A realistic thirty-year scenario
Here is what the next three decades could look like if the leverage points above compound on each other. What follows is entirely speculative — an optimistic but not fantastical scenario where AI delivers, platforms scale, and regulators adapt. No part of this section is drawn from a published forecast.◊
- Gene-editing and mRNA platforms validated for 200–500 monogenic rare diseases
- AI cuts drug development cost by 2–3×
- Novel approvals rise to 80–100 per year
- FDA plausible-mechanism pathway scales to individualized therapies
- Platform therapies scaled to 2,000–3,000 rare diseases
- Combination therapies + diagnostics bring effective treatments to ~5,000 conditions total
- AI-designed small molecules tackle the "hard" chronic diseases — neurodegeneration, autoimmunity
- Remaining long-tail diseases addressed through personalized therapies, gene editing, synthetic biology
- Aging itself partially addressed as a treatable condition
- Effective therapeutic coverage reaches 8,000–9,000+ diseases
Total cost across thirty years: $3–5 trillion, or roughly $100–170 billion per year globally. That is a 30–50% increase over current biomedical R&D spending — but directed dramatically more efficiently. It is not a fantasy number. It is well within the range of what coordinated effort can mobilize.

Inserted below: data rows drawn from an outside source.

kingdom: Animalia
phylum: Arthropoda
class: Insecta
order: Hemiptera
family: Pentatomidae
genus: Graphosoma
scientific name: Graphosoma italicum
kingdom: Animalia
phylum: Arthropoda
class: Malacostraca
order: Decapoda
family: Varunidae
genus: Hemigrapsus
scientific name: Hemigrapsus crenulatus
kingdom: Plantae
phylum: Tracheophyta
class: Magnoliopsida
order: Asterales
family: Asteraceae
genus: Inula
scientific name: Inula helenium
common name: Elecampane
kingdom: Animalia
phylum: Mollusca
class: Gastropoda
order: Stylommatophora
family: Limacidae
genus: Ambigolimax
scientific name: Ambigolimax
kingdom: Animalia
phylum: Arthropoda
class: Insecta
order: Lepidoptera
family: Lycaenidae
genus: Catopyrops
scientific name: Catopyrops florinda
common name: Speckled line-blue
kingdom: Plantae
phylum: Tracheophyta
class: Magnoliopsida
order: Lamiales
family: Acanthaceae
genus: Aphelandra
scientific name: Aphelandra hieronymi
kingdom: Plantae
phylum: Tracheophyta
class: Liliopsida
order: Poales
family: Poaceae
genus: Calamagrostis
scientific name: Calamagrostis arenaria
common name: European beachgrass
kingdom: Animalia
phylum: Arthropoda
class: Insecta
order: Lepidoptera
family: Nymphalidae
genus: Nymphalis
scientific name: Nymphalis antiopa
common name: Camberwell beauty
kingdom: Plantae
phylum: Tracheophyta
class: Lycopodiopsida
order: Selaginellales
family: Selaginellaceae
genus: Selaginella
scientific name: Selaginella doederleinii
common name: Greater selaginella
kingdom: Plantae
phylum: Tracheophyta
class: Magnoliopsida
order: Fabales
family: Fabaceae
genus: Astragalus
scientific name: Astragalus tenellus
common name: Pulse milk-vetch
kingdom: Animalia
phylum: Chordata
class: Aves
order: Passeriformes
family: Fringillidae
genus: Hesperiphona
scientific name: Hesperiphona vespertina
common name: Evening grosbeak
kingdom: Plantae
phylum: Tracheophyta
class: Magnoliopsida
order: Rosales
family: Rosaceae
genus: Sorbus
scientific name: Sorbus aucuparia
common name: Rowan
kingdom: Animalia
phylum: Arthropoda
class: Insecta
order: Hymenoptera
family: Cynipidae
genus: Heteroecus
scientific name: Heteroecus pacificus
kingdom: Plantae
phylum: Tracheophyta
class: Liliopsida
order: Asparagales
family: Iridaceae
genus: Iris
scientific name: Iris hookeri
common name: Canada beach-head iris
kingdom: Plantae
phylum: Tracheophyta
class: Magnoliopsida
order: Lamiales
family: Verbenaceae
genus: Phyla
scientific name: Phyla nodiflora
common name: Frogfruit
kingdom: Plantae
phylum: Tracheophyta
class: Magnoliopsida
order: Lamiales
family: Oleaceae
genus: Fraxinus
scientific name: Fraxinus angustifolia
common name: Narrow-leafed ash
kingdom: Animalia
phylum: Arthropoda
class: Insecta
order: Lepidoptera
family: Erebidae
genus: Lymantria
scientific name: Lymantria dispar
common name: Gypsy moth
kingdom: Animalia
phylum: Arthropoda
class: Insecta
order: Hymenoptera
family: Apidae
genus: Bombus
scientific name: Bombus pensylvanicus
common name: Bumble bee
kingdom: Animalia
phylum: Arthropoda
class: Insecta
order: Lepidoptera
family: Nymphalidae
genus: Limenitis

The critical variable is not money. It is whether AI actually delivers the 3–5× efficiency gains current trajectories suggest it might, and whether platform therapies scale the way early gene-therapy programs hint they can. If both hold, curing the overwhelming majority of human disease is a within-a-generation problem. If they don't, we are looking at 50–100+ years at much higher cost — still finite, but far enough out that most people reading this will not see the end of it.
The question is not whether we will eventually cure everything. It is whether we will do it in thirty years or three centuries — and the difference between those two outcomes is not budget. It is the unit of development.